Non-fiction writing is meant to be published. It’s not something that you create to please yourself or your friends. It’s writing that you share with a number of readers, perhaps thousands. Unlike short fiction, which often gets stashed in a drawer incomplete, articles should go straight from your computer to either a print publication or online.

The neat thing about articles is that you can write and publish them even if you’re not planning to write for a living but just want to promote a product or service of yours or your company.

If you’re not writing articles yet, even if you write fiction, here are three reasons you should consider it:
  •  They’re an easy way to gain credibility in your subject field.
  •  They can drive quality traffic to your Web site or sales page.
  •  You can get paid to write them. 
So what’s the secret that all non-fiction writers use to guarantee that their articles get published? You don’t have to have a genie in a bottle granting three wishes to succeed. All you need do is follow these simple steps to prepare yourself before you begin to write.

Choose the right type of article for the purpose.
All articles can be classified in one of these types: advice, how-to, profile, and review. Each has a specific purpose and must be written differently to correspond to its intended purpose. 

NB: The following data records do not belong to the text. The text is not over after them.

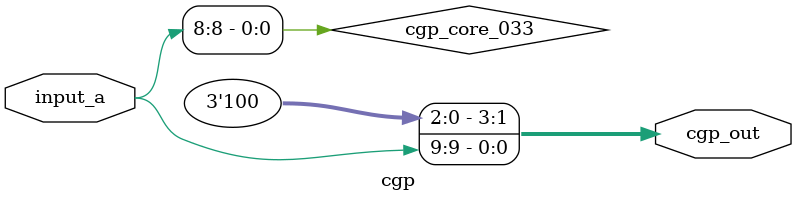
<source format=v>
module cgp(input [13:0] input_a, output [3:0] cgp_out);
  wire cgp_core_016;
  wire cgp_core_017;
  wire cgp_core_020;
  wire cgp_core_022;
  wire cgp_core_023;
  wire cgp_core_024;
  wire cgp_core_026;
  wire cgp_core_027;
  wire cgp_core_030;
  wire cgp_core_031;
  wire cgp_core_032;
  wire cgp_core_033;
  wire cgp_core_034;
  wire cgp_core_036;
  wire cgp_core_038;
  wire cgp_core_039;
  wire cgp_core_041;
  wire cgp_core_043;
  wire cgp_core_044;
  wire cgp_core_053;
  wire cgp_core_054;
  wire cgp_core_056;
  wire cgp_core_057;
  wire cgp_core_058;
  wire cgp_core_060;
  wire cgp_core_061;
  wire cgp_core_062;
  wire cgp_core_063;
  wire cgp_core_066;
  wire cgp_core_067;
  wire cgp_core_069;
  wire cgp_core_070;
  wire cgp_core_071;
  wire cgp_core_076;
  wire cgp_core_077;
  wire cgp_core_078;
  wire cgp_core_080;
  wire cgp_core_081;
  wire cgp_core_083;
  wire cgp_core_084;
  wire cgp_core_088;
  wire cgp_core_089;

  assign cgp_core_016 = input_a[12] ^ input_a[5];
  assign cgp_core_017 = ~(input_a[4] | input_a[0]);
  assign cgp_core_020 = ~(input_a[9] ^ input_a[7]);
  assign cgp_core_022 = ~(input_a[7] | input_a[2]);
  assign cgp_core_023 = ~(input_a[10] | input_a[5]);
  assign cgp_core_024 = input_a[2] ^ input_a[12];
  assign cgp_core_026 = input_a[11] & input_a[0];
  assign cgp_core_027 = ~input_a[3];
  assign cgp_core_030 = input_a[2] | input_a[4];
  assign cgp_core_031 = ~(input_a[5] | input_a[2]);
  assign cgp_core_032 = ~(input_a[6] & input_a[4]);
  assign cgp_core_033 = input_a[8] & input_a[8];
  assign cgp_core_034 = input_a[6] & input_a[0];
  assign cgp_core_036 = ~(input_a[8] | input_a[11]);
  assign cgp_core_038 = ~(input_a[6] & input_a[11]);
  assign cgp_core_039 = input_a[13] & input_a[0];
  assign cgp_core_041 = ~input_a[0];
  assign cgp_core_043 = ~(input_a[7] & input_a[3]);
  assign cgp_core_044 = ~(input_a[1] & input_a[0]);
  assign cgp_core_053 = ~input_a[10];
  assign cgp_core_054 = ~(input_a[1] & input_a[10]);
  assign cgp_core_056 = input_a[5] ^ input_a[4];
  assign cgp_core_057 = input_a[13] & input_a[10];
  assign cgp_core_058 = ~(input_a[6] | input_a[12]);
  assign cgp_core_060 = ~(input_a[8] | input_a[2]);
  assign cgp_core_061 = input_a[2] | input_a[7];
  assign cgp_core_062 = ~(input_a[9] & input_a[2]);
  assign cgp_core_063 = input_a[12] & input_a[8];
  assign cgp_core_066 = input_a[10] | input_a[8];
  assign cgp_core_067 = ~(input_a[4] & input_a[11]);
  assign cgp_core_069 = input_a[1] | input_a[0];
  assign cgp_core_070 = ~(input_a[6] ^ input_a[6]);
  assign cgp_core_071 = ~(input_a[11] | input_a[1]);
  assign cgp_core_076 = ~(input_a[12] | input_a[2]);
  assign cgp_core_077 = ~(input_a[4] ^ input_a[8]);
  assign cgp_core_078 = ~(input_a[12] | input_a[11]);
  assign cgp_core_080 = input_a[6] | input_a[7];
  assign cgp_core_081 = ~input_a[9];
  assign cgp_core_083 = ~(input_a[6] ^ input_a[4]);
  assign cgp_core_084 = input_a[9] ^ input_a[8];
  assign cgp_core_088 = ~(input_a[3] & input_a[1]);
  assign cgp_core_089 = ~(input_a[5] | input_a[3]);

  assign cgp_out[0] = input_a[9];
  assign cgp_out[1] = 1'b0;
  assign cgp_out[2] = 1'b0;
  assign cgp_out[3] = 1'b1;
endmodule
</source>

Know the direction of your article.
Before you begin, you need to know the direction your article will take. Once you know that, you need to ensure that every word you write supports that direction.

Define the specific thought, feeling, or action you want to stimulate in your readers.
Just like advertising people do when writing good direct-response copy, you want to think about the purpose of your article. Do you want your readers to feel inspired? Visit a Web site or purchase a product? Become more informed on a subject?

Note how your article will help your readers.
This step is similar to defining the benefits of the product or service you’re selling in a sales letter. It’s critical, because along with helping you write the article, the list of benefits will reveal if it’s worthwhile for you to write it. Make a list of the benefits your article will provide your readers. Some people say you should have at least six, but you don’t need to include that many if the ones you do include are strong.

Include useful instruction on your topic.
Identify some type of instruction you can give your readers. Just like with a sales letter, you want to engage them. Everyone likes to learn something new. Useful instruction ensures that that will happen.

Of course, this doesn’t mean that every article you write needs to be a “how-to.” The instruction could just be as simple as explaining how a marketing process works or providing examples of what others do when faced with a similar situation.

Identify how your readers will identify with your article.

It’s important that your readers identify with what you’ve written. Have they been in similar situations? What have you told them that will help them next time? As much as you want to engage your readers, you also want them to identify themselves as people who will benefit from the advice or instructions given in your article.

Answer the questions your readers will ask themselves.
As interactive as Facebook and other social media sites are, readers may find it hard to seek you out to get answers to questions that may arise as they read your article. To help make sure that you include answers to some of the frequently asked questions in your article, you should make a list of them to use as a guide before you begin writing.

The next time you sit down to write an article, create a worksheet for it and fill in the details before you begin writing. Not only will this help you to write your article faster, it will also guarantee that the content will be directed to your readers—and that’s what makes an article publishable.